针对被忽视疾病的疫苗的预先市场承诺:成本与效果估计

Advance market commitments for vaccines against neglected diseases: estimating costs and effectiveness

Health Economics · 2006
被引 126
人大 A-ABS 3

中文导读

研究了G8国家承诺购买低收入国家疾病疫苗以激励研发的机制,估计了使开发者收益与商业产品相当的承诺规模,并分析了不同合同条款对成本效果的影响。

Abstract

The G8 is considering committing to purchase vaccines against diseases concentrated in low-income countries (if and when desirable vaccines are developed) as a way to spur research and development on vaccines for these diseases. Under such an 'advance market commitment,' one or more sponsors would commit to a minimum price to be paid per person immunized for an eligible product, up to a certain number of individuals immunized. For additional purchases, the price would eventually drop to close to marginal cost. If no suitable product were developed, no payments would be made.

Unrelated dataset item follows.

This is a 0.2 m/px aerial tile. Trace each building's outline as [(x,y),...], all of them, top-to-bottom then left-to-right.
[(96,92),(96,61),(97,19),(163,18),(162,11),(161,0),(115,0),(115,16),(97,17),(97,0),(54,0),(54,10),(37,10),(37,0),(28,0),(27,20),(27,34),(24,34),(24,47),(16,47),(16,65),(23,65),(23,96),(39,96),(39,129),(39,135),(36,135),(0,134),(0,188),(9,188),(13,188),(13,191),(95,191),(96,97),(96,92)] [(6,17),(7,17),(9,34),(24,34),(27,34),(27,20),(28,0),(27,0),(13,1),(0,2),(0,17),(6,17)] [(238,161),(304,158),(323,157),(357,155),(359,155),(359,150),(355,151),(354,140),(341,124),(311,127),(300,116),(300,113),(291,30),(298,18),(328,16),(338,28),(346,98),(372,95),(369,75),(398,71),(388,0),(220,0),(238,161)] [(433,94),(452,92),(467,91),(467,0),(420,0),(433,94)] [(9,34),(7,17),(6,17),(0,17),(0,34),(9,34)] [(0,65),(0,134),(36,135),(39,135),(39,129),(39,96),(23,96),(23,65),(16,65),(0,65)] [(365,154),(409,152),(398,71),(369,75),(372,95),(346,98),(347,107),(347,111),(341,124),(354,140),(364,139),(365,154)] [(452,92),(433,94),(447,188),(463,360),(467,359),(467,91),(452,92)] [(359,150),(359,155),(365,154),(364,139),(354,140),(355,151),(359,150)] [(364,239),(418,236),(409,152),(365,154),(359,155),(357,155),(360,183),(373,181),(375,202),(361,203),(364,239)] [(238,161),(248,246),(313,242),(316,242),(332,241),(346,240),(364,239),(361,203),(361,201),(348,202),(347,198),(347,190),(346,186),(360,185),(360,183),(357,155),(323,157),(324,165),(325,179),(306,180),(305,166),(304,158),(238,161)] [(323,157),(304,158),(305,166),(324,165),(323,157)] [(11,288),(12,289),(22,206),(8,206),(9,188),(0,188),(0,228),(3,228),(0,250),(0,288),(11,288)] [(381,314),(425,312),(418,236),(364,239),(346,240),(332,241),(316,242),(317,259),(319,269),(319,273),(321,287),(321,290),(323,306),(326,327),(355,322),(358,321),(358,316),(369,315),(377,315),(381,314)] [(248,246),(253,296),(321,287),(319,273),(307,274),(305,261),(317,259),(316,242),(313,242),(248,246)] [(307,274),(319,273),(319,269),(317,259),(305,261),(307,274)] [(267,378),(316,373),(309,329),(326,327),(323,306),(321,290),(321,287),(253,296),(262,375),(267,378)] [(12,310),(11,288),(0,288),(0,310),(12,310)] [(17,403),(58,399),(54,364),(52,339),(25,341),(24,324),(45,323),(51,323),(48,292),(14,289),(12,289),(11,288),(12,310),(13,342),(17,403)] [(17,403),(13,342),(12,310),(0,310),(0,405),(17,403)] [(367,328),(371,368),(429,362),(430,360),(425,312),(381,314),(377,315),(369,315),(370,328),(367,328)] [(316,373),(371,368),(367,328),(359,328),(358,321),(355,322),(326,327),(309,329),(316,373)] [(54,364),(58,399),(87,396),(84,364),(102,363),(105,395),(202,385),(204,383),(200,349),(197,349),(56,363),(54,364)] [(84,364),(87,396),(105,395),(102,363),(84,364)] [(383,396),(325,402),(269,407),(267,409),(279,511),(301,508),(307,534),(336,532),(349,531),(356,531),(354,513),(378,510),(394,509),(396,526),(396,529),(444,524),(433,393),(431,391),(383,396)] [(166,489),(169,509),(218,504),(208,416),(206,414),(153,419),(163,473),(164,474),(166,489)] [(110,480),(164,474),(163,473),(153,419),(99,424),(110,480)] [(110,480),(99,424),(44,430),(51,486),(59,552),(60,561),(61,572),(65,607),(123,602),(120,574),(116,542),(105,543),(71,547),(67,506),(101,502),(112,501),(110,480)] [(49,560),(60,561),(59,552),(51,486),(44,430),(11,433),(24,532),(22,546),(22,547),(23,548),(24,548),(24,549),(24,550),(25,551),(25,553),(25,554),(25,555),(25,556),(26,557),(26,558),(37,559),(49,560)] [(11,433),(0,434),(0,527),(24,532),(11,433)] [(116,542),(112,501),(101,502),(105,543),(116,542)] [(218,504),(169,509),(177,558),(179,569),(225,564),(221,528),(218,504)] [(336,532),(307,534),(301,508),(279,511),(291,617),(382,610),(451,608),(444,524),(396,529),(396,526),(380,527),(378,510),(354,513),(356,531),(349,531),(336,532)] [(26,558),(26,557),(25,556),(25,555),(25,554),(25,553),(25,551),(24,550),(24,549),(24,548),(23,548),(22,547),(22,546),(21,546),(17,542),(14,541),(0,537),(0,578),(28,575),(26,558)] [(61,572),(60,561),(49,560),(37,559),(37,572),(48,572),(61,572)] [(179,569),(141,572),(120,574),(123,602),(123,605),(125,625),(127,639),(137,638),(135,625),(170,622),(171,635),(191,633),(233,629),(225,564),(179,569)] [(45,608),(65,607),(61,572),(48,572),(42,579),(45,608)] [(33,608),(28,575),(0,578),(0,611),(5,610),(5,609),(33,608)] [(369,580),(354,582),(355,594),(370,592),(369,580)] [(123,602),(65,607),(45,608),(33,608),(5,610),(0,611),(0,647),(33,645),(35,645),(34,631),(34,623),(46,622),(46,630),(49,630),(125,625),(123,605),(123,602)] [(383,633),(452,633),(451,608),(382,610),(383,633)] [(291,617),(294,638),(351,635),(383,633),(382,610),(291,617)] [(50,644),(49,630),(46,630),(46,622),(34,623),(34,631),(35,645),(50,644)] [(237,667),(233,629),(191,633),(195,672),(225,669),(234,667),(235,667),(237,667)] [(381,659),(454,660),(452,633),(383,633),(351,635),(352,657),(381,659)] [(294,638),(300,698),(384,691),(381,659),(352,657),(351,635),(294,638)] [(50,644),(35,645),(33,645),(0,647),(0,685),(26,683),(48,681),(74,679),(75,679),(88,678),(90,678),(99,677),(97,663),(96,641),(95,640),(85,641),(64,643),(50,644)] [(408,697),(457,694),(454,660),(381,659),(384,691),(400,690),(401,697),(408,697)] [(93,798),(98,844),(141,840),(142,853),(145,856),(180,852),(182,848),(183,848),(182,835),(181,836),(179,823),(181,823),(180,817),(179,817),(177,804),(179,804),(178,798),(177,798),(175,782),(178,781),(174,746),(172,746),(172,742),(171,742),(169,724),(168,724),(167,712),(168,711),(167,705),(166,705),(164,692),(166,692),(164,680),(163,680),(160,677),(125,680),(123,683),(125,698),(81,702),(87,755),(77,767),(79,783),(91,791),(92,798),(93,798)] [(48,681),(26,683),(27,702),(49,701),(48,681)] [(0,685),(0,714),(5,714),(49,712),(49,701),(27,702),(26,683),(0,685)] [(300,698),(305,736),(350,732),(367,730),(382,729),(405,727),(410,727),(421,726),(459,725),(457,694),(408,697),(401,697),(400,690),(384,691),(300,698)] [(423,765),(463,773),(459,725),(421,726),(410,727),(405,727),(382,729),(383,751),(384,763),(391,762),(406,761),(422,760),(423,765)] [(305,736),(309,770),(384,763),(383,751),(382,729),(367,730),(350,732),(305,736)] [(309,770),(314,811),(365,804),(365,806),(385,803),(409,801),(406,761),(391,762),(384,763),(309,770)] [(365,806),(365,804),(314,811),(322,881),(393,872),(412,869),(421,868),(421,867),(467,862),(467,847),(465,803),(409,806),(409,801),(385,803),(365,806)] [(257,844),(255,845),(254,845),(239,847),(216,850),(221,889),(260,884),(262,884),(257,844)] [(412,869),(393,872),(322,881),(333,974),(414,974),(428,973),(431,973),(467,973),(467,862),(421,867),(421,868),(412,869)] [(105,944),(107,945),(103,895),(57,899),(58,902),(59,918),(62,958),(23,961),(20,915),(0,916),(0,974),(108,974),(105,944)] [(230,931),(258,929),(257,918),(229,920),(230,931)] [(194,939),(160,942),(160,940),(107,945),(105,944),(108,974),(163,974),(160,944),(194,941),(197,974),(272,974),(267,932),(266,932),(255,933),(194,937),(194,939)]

We estimate the offer size which would make revenues similar to the revenues realized from investments in typical existing commercial pharmaceutical products, as well as the degree to which various model contracts and assumptions would affect the cost-effectiveness of such a commitment. We make adjustments for lower marketing costs under an advance market commitment and the risk that a developer may have to share the market with subsequent developers. We also show how this second risk could be reduced, and money saved, by introducing a superiority clause to a commitment. Under conservative assumptions, we document that a commitment comparable in value to sales earned by the average of a sample of recently launched commercial products (adjusted for lower marketing costs) would be a highly cost-effective way to address HIV/AIDS, malaria, and tuberculosis. Sensitivity analyses suggest most characteristics of a hypothetical vaccine would have little effect on the cost-effectiveness, but that the duration of protection conferred by a vaccine strongly affects potential cost-effectiveness. Readers can conduct their own sensitivity analyses employing a web-based spreadsheet tool.